Via: Harvard Business
A design feature is what’s known legally as trade dress—any nonfunctional characteristic of a product’s or package’s appearance and feel, ranging from the pink color of Corning’s insulation to the cowhide pattern on Gateway’s computer boxes. Many companies don’t know how much trade dress is worth and therefore can’t make informed decisions about how much to spend to protect it from being copied. And firms, especially small and midsize ones, often don’t register design features as trademarks because meeting official requirements can be costly and difficult. Often they believe that the chances of being copied are slim or that they can successfully sue an imitator because they originated a feature.
But the legal climate for brands changed in 2000, when the Supreme Court ruled that because Samara Brothers, a New Jersey–based wholesaler, could provide no evidence that consumers associated its children’s-clothing designs with only one brand source, Wal-Mart could sell items that looked a lot like Samara’s. A product’s design feature can now be protected from imitation only if it has “secondary meaning”—if buyers see it as a marker of the brand. That meaning must be acquired through marketing.
Fortunately, it’s not difficult for a company to get the data it needs to help build a bulwark against imitation. It can conduct a simple experiment to determine what percentage of consumers associate a feature with the brand and whether the feature is valuable enough to be worth the effort of spreading that association to more consumers.

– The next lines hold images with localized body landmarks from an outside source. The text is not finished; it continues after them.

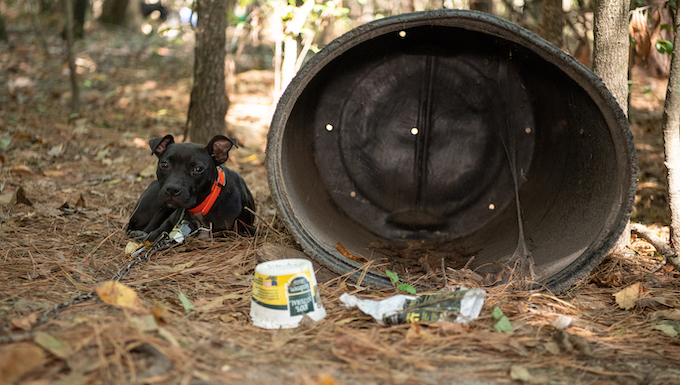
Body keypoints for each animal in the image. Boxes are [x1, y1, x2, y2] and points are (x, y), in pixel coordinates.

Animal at [127, 134, 255, 238]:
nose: (172, 189)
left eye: (198, 169)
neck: (203, 206)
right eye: (164, 164)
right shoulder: (170, 223)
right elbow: (154, 235)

Say, for example, a maker of western boots with decorative stitching hires a research firm to conduct an experiment with current or potential buyers in five widely distributed malls, out of sight of the company’s outlets. The researchers show half the shoppers the (unlabeled) decorated boots and the other half the same boots without the design feature. Then they ask the participants in both groups what they’d be willing to pay for a pair. The difference in the average price quoted by the two groups becomes the per-unit value of the stitching. Finally, they ask the participants to name the brand. Typically, few participants can do that—which may surprise the company.

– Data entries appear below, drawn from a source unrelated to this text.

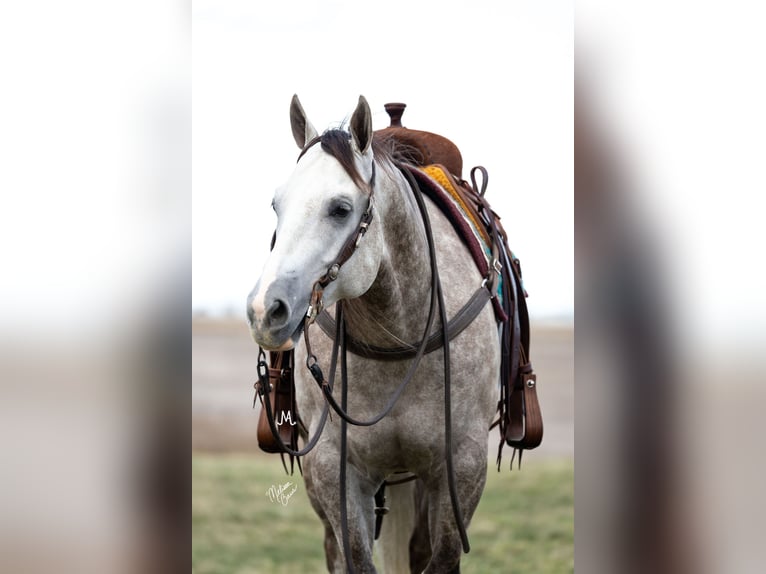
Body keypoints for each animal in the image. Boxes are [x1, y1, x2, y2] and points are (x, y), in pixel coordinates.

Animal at [249, 97, 500, 572]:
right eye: (275, 205)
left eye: (341, 208)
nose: (265, 310)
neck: (397, 337)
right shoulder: (335, 470)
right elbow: (356, 558)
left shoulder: (462, 465)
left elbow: (441, 557)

Suppose the stitching added $40 to the perceived value of the boots, but the fraction of people who could identify the brand was only five to 10 percentage points higher in the with-stitching group than in the without-stitching group. The company would need to create a campaign to strengthen the association between the feature and the brand. That might mean increasing the marketing budget as much as threefold, at least for a while, but it might also discourage imitators and improve the likelihood of success in a legal contest. A difference of at least 20 percentage points that can be attributed solely to the design feature is usually considered a solid defense against imitation if the company sues a competitor.
Research data of this type are becoming common in infringement lawsuits. But companies should be collecting data even if no imitators are on the horizon, because trade dress is an increasingly important asset. The rising value of brands is illustrated by the $305 million in damages awarded to Adidas in May 2008 for imitation of its athletic shoes—believed to be the largest amount ever awarded for trademark infringement. Valuable assets like trade dress can be managed rationally only if their value is fully understood. In effect, what you don’t know will hurt you.